Other symptoms of celiac disease may include:
• Abdominal pain
• Absent menstrual period
• ADHD
• Agitation
• Anemia
• Anxiety
• Bone weakness or fractures
• Bruising easily
• Bloating
• Canker sores/mouth ulcers
• Depression
• Discolored tooth enamel
• Edema (swelling of ankles, legs, feet)
• Failure to thrive (children)
• Fatigue
• Numbness or Tingling in hands or limbs
• Gas
• Greasy or foul smelling stool
• Inability to gain weight
• Migraines
Blood tests are usually the first steps taken by doctors in a celiac disease diagnosis. These tests are only accurate if the patient is actively consuming gluten at the time of the tests. Blood tests for celiac disease will look for antibodies in the blood. The most common blood tests are:
Anti-tissue transglutaminase (tTG) antibody test is the preferred test for celiac disease. If this test confirms the presence of the tTG antibody in the blood it is an indication that celiac disease is present. This test may be repeated to monitor the effectiveness of treatment is a positive celiac disease diagnosis is made.
Quantitative immunoglobulin A (IGA) test is often given alongside a tTG antibody test to test for IGA deficiency, which sometimes will cause a false negative for celiac disease.
Deamidated gliadin peptide (DGT) antibodies (anti-DGT) IgA or IgG may be positive in a ppi with celiac disease especially in children under the age of two.
Other blood tests may also help confirm a celiac disease diagnosis, namely tests to check for anemia, inflammation and nutrient levels.
Individuals with celiac disease must abstain from consuming gluten. Once gluten is eliminated from the diet it should only take a few weeks for symptoms to disappear. However, it may take in excess for the GI tract to fully heal. Nevertheless, it is of the utmost importance to adhere to a gluten free diet. It is important to read ingredient labels on packaged foods. Fortunately, there are more options than ever for those who need or want to eat gluten free.
Some foods that contain gluten:
• Beer
• Breads (most not all)
• Cake
• Cereals
• Croutons
• Crackers
• Pasta
• Pastries
• Gravy/Sauces
• Salad dressings
• Flour
• Semolina
• Spelt
• Matzo
• Soy sauce
• Wheat
• Rye
• Malt
• Triticale
• Processed snack items
• Processed meats (including meat substitutes)
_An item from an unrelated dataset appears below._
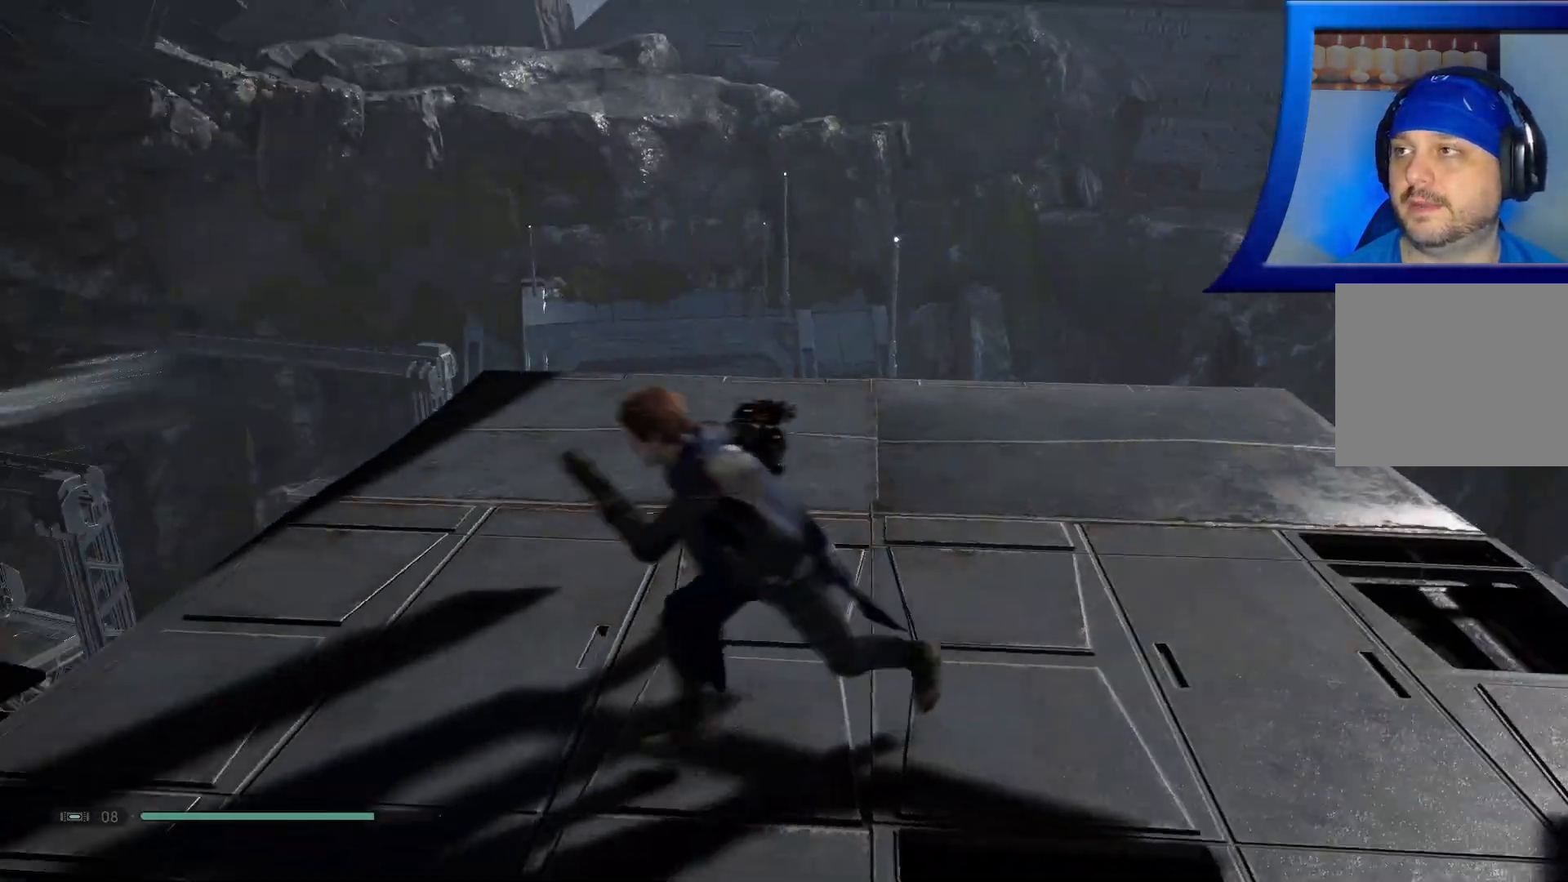
{"buttons": [], "left_stick": "up", "right_stick": "center", "events": [[117, "left_stick", "left"], [333, "left_stick", "up-left"], [350, "right_stick", "down-left"], [433, "left_stick", "up"], [467, "right_stick", "center"]]}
Food options that do not contain gluten include:
• Beans (not processed)
• Eggs
• Many dairy products
• Quinoa
• Rice
• Millet
• Cornmeal
• Buckwheat
• Rice Flour
• Soy
• Tapioca
• Fresh fruit & vegetables
• Fresh meats without batter, breading or marinade
Celiac disease affects both men and women. Women have a slightly higher incidence of celiac disease. Approximately 1 in 100-133 individuals have celiac disease.